-------- Excerpted text --------

Jessie Woodrow Wilson Sayre (August 28, 1887 – January 15, 1933) was a daughter of US President Woodrow Wilson and Ellen Louise Axson.  She was a political activist, worked for women's suffrage, social issues, to promote her father's call for the creation of the League of Nations, and was significant in the Massachusetts Democratic Party during the 1920s.

Biography

Jessie Woodrow Wilson was born in Gainesville, Georgia, the second daughter of Woodrow and Ellen Axson Wilson. She was the middle sister of Margaret Woodrow Wilson and Eleanor Wilson McAdoo.
Wilson was educated privately in Princeton, New Jersey and at Goucher College in Baltimore, Maryland.  She was a member of Gamma Phi Beta sorority. After her graduation from Goucher, she worked at a settlement home in Philadelphia for three years.

--------

Your goal: Duplicate the Jessie Woodrow Wilson Sayre text from "Jessie Woodrow Wilson Sayre" up to and including "during the 1920s.".

-------- Supplied records --------

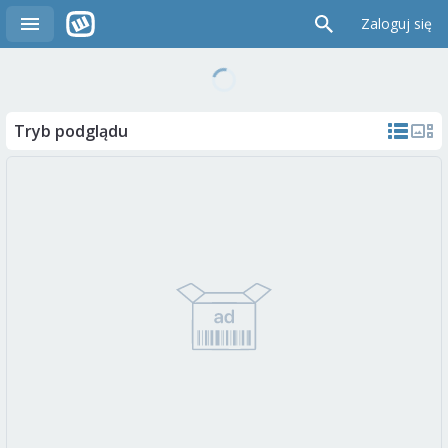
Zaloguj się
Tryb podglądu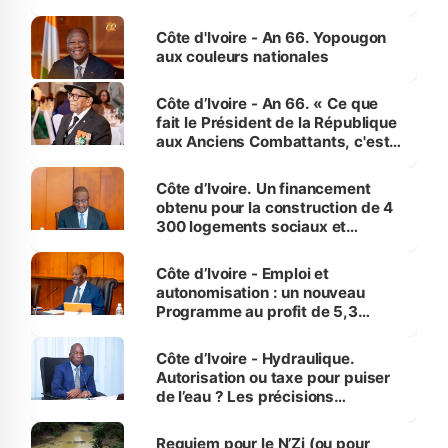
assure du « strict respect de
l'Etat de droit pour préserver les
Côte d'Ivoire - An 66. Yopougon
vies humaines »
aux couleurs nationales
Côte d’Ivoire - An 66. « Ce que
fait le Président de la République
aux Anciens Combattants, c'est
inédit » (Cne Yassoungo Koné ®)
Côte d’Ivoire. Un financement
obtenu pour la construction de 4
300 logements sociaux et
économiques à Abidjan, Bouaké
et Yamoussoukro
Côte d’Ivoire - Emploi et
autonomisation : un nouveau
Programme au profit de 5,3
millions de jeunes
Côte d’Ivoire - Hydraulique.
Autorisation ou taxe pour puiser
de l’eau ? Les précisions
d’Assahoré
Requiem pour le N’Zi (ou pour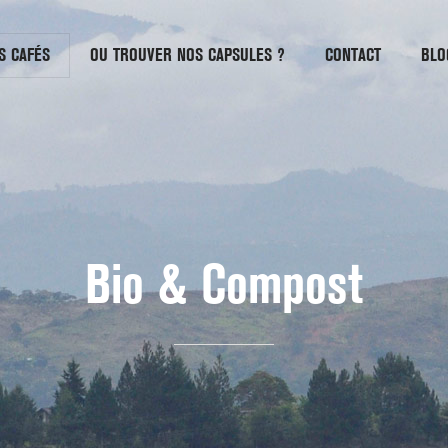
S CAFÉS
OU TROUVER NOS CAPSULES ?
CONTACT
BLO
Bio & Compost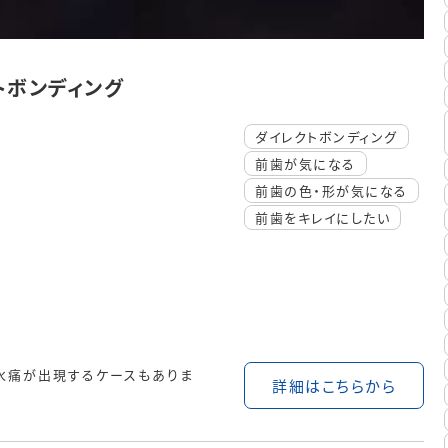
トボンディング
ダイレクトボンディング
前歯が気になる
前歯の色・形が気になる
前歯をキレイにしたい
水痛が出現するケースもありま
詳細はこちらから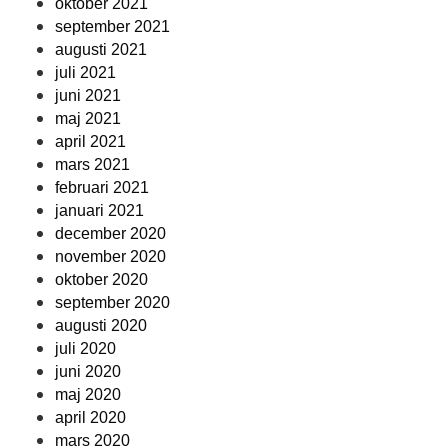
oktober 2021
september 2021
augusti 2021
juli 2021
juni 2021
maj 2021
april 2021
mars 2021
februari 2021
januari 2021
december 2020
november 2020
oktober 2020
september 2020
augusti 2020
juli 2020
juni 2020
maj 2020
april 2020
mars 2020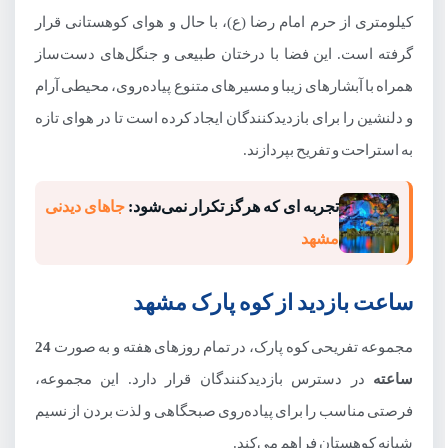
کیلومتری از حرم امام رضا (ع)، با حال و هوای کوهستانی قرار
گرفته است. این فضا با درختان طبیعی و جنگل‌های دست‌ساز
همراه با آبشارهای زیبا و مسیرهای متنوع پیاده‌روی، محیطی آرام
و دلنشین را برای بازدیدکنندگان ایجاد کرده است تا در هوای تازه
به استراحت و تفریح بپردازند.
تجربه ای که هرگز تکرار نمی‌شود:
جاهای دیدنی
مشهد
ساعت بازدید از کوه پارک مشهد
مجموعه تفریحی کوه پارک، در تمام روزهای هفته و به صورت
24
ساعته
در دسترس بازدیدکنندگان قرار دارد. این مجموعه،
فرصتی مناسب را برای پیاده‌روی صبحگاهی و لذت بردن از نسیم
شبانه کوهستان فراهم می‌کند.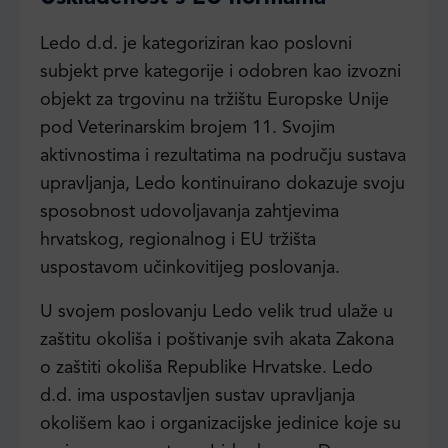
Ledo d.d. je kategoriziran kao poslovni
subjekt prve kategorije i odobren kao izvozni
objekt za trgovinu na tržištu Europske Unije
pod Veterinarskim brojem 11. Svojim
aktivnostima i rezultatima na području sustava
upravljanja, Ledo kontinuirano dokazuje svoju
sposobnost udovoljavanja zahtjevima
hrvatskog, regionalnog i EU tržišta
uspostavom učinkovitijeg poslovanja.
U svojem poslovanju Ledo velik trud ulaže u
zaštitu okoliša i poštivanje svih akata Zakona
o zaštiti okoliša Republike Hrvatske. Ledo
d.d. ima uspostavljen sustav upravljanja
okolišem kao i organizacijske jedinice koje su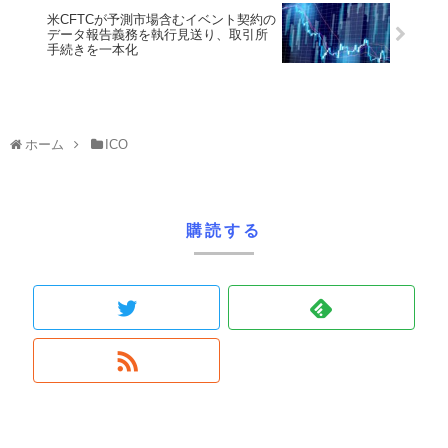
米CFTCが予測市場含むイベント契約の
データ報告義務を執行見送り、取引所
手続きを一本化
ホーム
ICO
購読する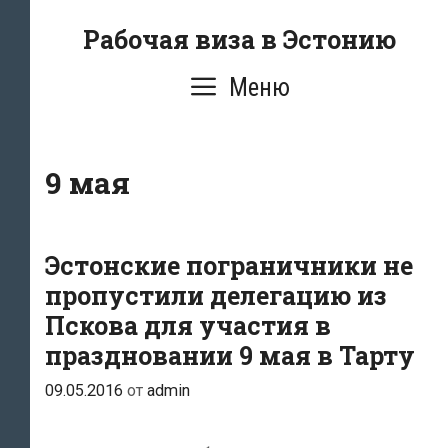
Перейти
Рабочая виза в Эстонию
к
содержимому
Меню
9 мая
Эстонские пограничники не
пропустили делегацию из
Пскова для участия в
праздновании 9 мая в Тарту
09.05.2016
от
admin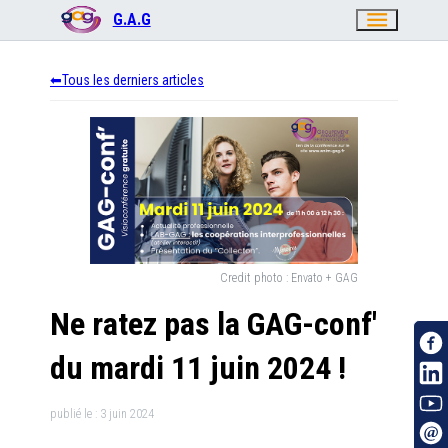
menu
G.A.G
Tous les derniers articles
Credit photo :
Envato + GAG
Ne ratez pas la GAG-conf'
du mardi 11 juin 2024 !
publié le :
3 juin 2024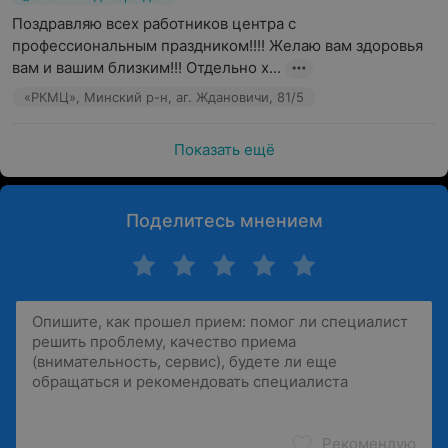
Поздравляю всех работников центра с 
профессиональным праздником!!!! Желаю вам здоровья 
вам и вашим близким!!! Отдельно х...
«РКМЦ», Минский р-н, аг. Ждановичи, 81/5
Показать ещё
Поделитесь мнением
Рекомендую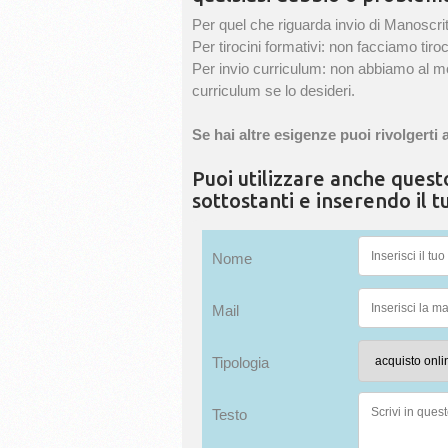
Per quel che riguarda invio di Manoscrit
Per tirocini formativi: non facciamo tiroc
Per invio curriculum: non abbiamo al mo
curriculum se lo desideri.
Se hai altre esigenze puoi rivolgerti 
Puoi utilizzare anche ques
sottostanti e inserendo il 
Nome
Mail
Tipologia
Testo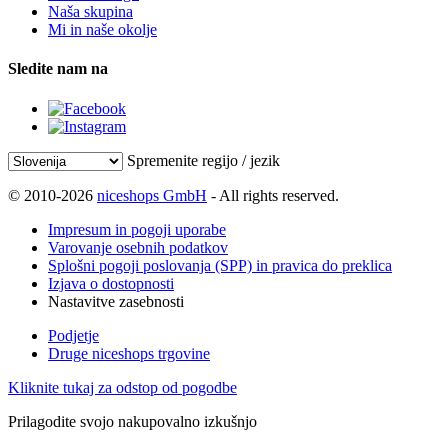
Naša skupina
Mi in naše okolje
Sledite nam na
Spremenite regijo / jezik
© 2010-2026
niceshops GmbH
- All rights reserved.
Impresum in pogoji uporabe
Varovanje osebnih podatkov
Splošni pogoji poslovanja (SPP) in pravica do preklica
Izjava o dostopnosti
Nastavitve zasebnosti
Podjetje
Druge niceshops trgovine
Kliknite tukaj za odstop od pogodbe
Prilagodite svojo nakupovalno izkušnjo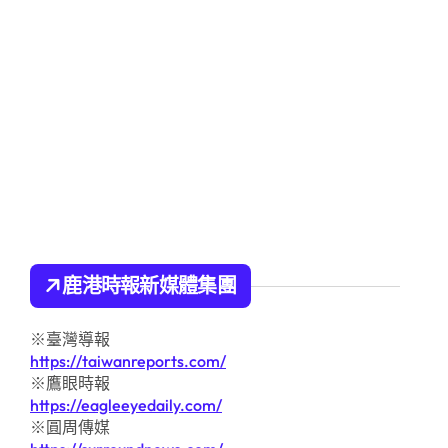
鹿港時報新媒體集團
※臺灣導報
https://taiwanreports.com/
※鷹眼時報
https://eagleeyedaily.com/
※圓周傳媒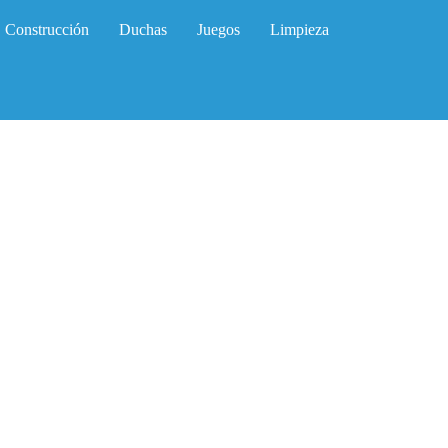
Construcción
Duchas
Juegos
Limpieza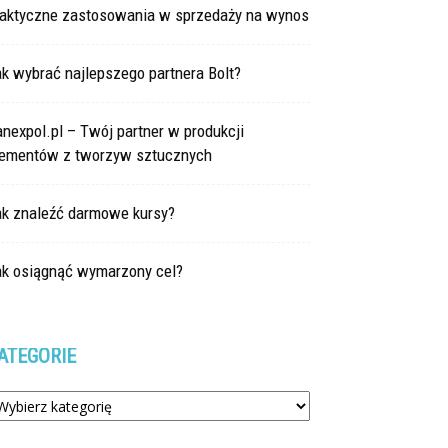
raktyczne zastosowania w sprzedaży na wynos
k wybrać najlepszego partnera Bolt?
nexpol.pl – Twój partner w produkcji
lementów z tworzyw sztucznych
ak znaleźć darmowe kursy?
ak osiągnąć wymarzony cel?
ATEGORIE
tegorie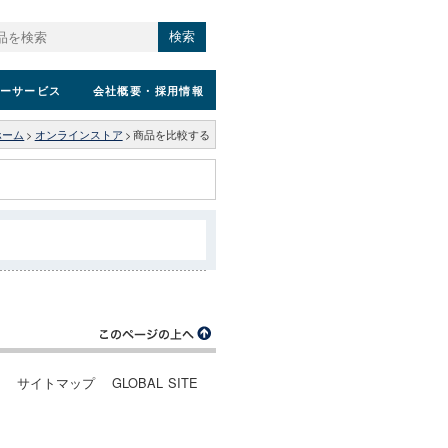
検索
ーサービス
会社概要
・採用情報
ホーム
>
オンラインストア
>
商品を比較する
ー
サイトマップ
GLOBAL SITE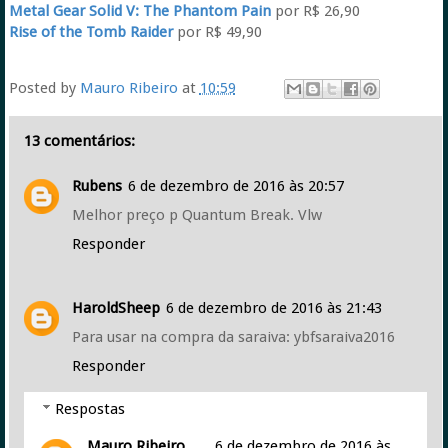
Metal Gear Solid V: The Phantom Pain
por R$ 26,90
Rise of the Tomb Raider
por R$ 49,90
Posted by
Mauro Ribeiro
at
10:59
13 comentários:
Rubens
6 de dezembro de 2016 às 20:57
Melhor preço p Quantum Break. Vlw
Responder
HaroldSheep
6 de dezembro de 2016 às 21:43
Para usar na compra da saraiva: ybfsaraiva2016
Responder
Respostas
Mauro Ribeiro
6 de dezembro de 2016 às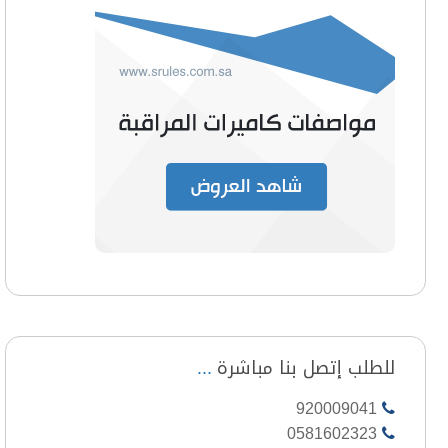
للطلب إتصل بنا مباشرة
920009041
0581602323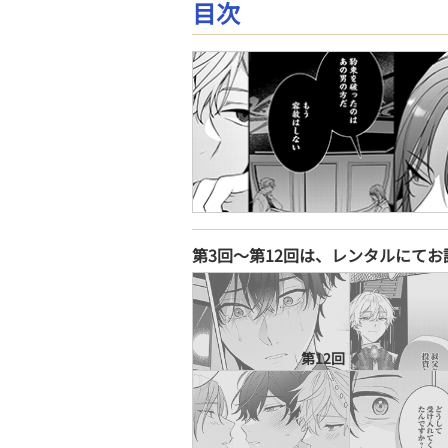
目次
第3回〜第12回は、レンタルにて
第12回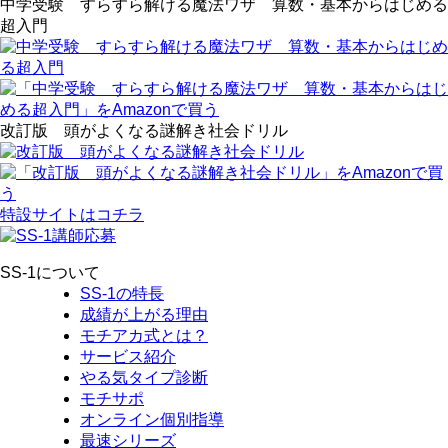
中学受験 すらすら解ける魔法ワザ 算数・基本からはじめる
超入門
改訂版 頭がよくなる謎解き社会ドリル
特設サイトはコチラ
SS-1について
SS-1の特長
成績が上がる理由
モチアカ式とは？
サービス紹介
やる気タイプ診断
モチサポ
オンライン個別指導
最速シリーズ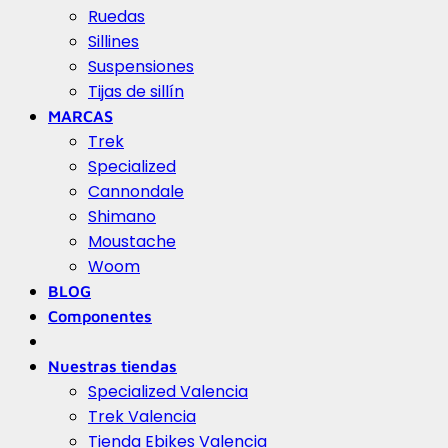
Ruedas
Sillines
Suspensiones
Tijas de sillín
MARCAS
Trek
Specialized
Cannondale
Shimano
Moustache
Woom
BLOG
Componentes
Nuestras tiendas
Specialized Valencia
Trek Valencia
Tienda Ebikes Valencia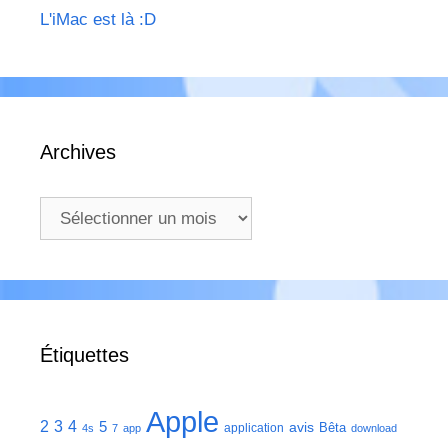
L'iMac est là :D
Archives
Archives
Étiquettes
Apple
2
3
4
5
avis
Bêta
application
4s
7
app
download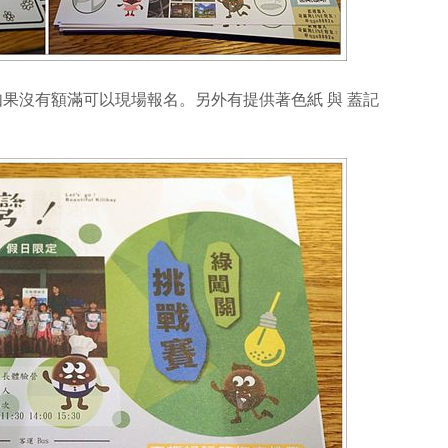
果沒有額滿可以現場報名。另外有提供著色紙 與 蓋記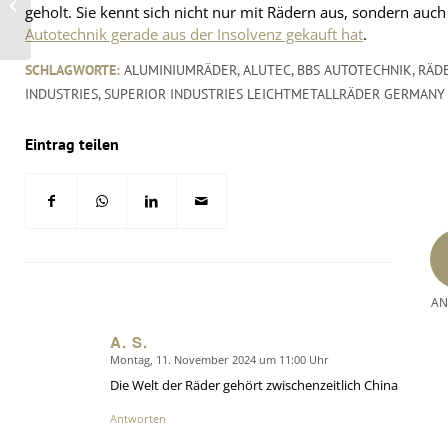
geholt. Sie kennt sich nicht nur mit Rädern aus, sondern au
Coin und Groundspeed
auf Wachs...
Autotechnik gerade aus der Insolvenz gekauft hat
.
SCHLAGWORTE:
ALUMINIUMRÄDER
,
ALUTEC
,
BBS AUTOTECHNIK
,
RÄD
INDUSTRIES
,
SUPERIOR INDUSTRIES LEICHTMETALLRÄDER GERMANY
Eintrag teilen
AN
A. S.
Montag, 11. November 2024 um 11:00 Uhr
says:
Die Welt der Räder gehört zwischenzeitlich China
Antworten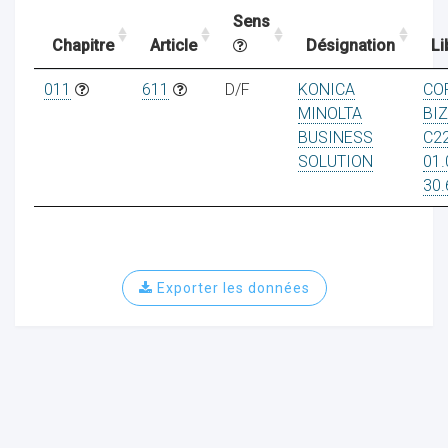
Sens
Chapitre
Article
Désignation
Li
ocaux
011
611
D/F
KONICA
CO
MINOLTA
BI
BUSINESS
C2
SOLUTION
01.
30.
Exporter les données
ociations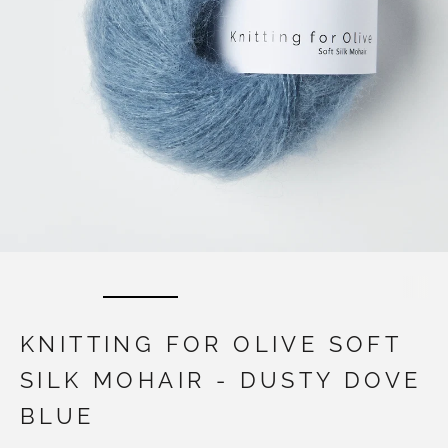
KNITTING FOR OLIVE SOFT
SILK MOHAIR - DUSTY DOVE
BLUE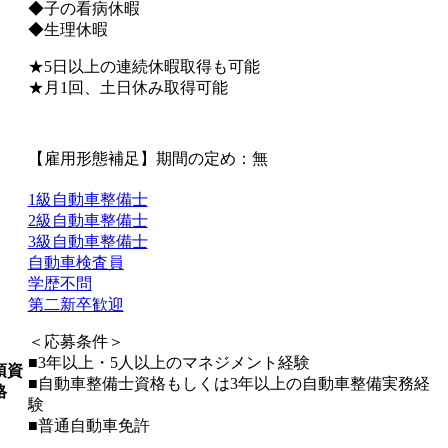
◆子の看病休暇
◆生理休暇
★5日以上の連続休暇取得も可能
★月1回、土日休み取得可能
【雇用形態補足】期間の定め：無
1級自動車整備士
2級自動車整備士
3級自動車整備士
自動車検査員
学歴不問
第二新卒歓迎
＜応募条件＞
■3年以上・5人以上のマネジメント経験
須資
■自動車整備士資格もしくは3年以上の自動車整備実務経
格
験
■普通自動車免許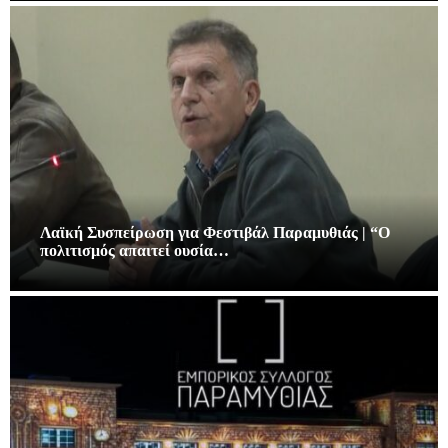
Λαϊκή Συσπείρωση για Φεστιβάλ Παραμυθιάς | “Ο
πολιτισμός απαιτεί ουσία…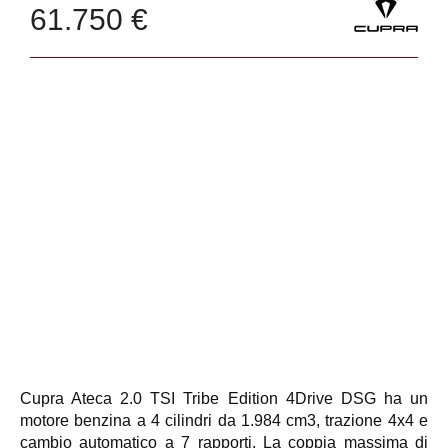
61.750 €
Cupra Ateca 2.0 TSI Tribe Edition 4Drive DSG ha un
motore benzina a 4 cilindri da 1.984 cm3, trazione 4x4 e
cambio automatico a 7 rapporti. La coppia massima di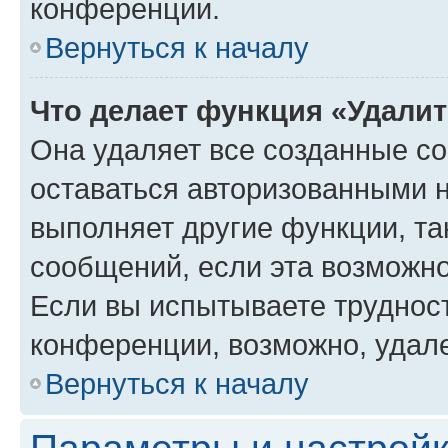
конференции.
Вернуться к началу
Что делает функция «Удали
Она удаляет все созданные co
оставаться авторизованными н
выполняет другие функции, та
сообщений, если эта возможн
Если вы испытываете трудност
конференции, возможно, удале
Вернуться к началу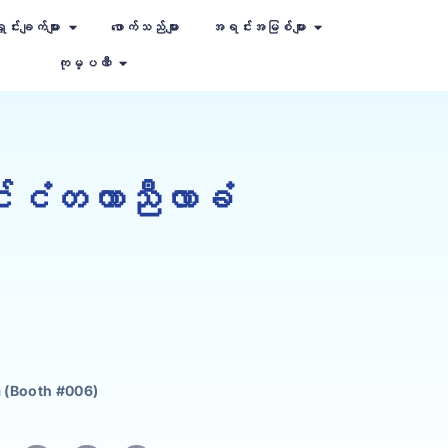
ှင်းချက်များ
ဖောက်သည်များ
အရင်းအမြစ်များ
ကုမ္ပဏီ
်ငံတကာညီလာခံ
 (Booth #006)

--------

Answer to this task:
Jessie Woodrow Wilson Sayre (August 28, 1887 – January 15, 1933) was a daughter of US President Woodrow Wilson and Ellen Louise Axson.  She was a political activist, worked for women's suffrage, social issues, to promote her father's call for the creation of the League of Nations, and was significant in the Massachusetts Democratic Party during the 1920s.